▶ [Exercise input]
········

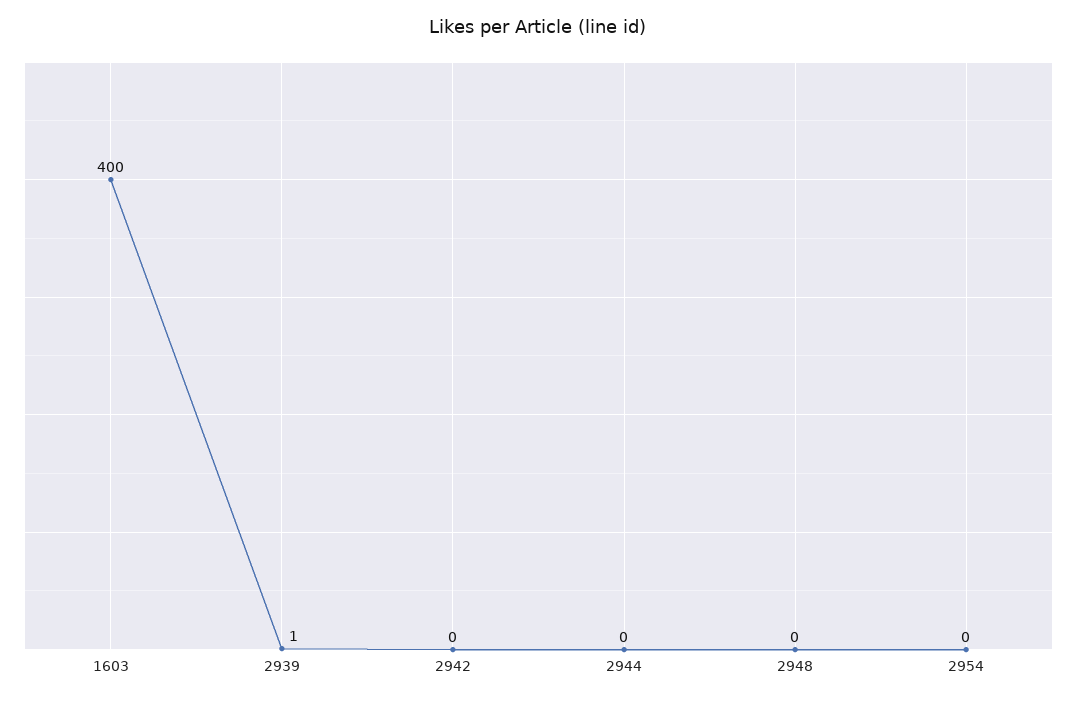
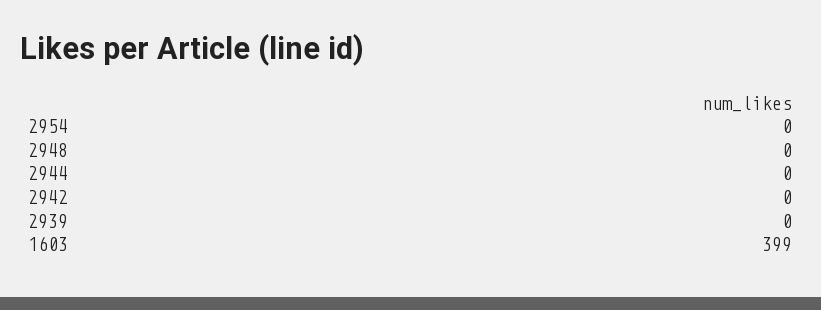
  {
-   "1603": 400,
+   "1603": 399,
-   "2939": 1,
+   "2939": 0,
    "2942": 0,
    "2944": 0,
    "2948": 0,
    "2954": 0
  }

········

▶ [Required work]
Could you please repeat the entries above exactly, with every picture left out?

▶ [Task result]
  {
-   "1603": 400,
+   "1603": 399,
-   "2939": 1,
+   "2939": 0,
    "2942": 0,
    "2944": 0,
    "2948": 0,
    "2954": 0
  }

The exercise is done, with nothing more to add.